Start by attaching the 4 photo frames together to form a cube (rectangular cube since my frames were 8.5X11). using tape and if desired nails. I tried nails at first and split a couple of frames. Tape worked well for holding the frames in place and the end product is still very durable.
Start by attaching the 4 photo frames together to form a cube (rectangular cube since my frames were 8.5X11). using tape and if desired nails. I tried nails at first and split a couple of frames. Tape worked well for holding the frames in place and the end product is still very durable.

On one side of the cube drill holes that will act as a holder pried open cage segments. Space them about 1 inch apart. On the long side there are two segments, on the short side there is just one in the middle. Cut lengths of utility wire to form the frame form the pried open segments. Give the wire a slight bend/curve (bend two together to keep the symmetry). Set the wires in the hole using pliers and secure with hot glue.



Cover the entire piece in two layers of papier mache. For the top, right, left and back sides use long strips of papir mache to create the cage bars. This part IS tricky since it will look really lose and floppy. Don't worry, once dry it really tightens up nicely. If I were doing it again I would have covered everything and let it dry, then use tape to provide a base for the cage bars. Since I did the mache in one sitting the frames were too wet to use tape.



To create the rivets, just make little puff paint dots and hot glue them to the frame wherever you would like to have the rivets. I placed rivets in a set of two on each side for each strap.



For painting, first paint the entire piece black. Once dry, use white paint and a dry brush technique. Once done it has the look of stone/steel. Additional painting could be done to give the look of rust. I opted to leave it black and white since I really liked the look.
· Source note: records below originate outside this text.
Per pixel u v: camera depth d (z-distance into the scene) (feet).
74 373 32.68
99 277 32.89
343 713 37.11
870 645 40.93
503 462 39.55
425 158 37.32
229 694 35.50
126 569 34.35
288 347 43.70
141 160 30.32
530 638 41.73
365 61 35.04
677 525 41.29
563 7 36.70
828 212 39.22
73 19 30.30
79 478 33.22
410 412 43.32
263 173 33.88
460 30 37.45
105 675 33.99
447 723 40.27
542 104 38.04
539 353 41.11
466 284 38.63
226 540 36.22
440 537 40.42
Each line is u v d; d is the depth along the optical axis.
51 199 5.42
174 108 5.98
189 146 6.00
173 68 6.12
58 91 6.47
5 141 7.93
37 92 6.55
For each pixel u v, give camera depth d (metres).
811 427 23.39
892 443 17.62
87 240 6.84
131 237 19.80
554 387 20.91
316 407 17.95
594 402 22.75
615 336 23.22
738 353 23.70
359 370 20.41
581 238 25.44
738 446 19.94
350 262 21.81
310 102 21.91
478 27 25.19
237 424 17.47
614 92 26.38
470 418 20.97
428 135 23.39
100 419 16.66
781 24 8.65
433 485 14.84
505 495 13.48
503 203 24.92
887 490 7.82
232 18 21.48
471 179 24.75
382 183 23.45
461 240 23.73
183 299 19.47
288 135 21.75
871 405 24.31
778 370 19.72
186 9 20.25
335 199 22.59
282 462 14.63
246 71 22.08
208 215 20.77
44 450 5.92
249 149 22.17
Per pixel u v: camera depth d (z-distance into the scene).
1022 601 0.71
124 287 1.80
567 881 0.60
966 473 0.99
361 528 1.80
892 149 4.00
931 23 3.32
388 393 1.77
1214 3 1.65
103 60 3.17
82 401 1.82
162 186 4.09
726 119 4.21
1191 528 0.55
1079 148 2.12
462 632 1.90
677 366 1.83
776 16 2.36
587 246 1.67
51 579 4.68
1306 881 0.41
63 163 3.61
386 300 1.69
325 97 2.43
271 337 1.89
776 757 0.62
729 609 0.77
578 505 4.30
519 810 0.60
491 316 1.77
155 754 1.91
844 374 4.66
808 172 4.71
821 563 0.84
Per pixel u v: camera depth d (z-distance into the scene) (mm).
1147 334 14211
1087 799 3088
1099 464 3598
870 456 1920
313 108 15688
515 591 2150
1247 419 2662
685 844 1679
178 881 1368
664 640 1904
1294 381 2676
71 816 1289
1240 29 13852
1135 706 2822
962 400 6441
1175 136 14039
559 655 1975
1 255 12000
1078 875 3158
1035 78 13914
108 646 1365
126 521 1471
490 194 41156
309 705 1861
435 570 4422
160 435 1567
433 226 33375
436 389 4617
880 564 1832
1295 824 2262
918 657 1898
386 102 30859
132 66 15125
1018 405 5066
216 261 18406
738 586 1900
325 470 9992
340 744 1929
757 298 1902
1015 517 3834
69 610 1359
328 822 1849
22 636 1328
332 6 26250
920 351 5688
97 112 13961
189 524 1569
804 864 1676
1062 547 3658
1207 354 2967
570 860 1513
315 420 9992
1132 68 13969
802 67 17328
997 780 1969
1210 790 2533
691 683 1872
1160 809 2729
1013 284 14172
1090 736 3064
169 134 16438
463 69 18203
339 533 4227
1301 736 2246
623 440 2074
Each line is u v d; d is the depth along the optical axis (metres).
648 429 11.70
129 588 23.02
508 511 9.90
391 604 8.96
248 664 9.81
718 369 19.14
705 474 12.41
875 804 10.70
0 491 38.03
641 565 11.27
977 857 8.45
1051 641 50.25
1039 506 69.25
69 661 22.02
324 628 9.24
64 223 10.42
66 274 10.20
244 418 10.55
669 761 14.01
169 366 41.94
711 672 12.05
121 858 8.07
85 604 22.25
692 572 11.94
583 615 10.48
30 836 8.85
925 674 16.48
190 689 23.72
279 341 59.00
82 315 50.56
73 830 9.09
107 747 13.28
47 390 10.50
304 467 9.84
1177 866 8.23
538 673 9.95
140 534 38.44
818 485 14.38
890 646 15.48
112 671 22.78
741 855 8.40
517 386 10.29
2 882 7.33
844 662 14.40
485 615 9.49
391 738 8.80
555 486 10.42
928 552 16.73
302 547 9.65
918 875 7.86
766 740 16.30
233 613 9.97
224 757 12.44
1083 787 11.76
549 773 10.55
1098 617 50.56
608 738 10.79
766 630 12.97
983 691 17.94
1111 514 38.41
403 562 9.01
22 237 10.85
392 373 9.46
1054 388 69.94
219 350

I have some more projects and additional photos of the head cage process on my blog. I will work on adding more of the "how to's" here.

Thanks for reading and I hope it helps or inspires!


----------



## Bone Dancer (Oct 7, 2005)

I thought it was very well done, good photos and a clear explaination. The frames could be replaced with other materials you have on hand, but thats not a big issue. This project could be used for the skull in a cage or scaled up to hold a full body or skelly. Nice job on the painting too. 
It's also good to see another haunter from Michigan too.


----------



## morbidmike (Sep 11, 2009)

well done that cage could have many uses I agree with bone dancer GO MICHIGAN HAUNTERS!!!!


----------



## fick209 (Aug 31, 2009)

Nice job, very well done & good clear explainations.


----------



## CreeepyCathy (Mar 28, 2009)

WOW! I love that! and great tutorial!


----------



## apetoes (Feb 23, 2010)

Bone Dancer said:


> ...The frames could be replaced with other materials you have on hand, but thats not a big issue...


I have been experimenting with different things and have had good luck with using a 12-pack box (any size box could be used really). I am using that method on the $20 prop challenge, the progress so far can be seen here.

Michigan Haunters, from the cursed mitten of doom!


----------



## wickedwitchwest (Jul 23, 2009)

Nice job on the project and the tutorial.


----------



## dubbax3 (Jan 22, 2008)

Man I really love this. The use of the picture frames, the puff paint rivets and the way the bars are bent. Love it all, well done!


----------



## DeathTouch (Sep 6, 2005)

Next you need a how-to for The angry princess. Only because I like the nudity.


----------



## hpropman (Jul 27, 2008)

I love that - nice tutorial thanks for sharing!


----------



## scarymovie (Feb 14, 2010)

Thanks for showing us how to make that!!! That will be great in a haunt!


----------



## matt1982 (Oct 24, 2011)

*Great Job on the cage*



apetoes said:


> Hi All,
> 
> This is my first how to so let me know if there is anything that would help make things clearer for future posts.
> 
> ...


 How much did all of this cost you if you dont mind me asking?


----------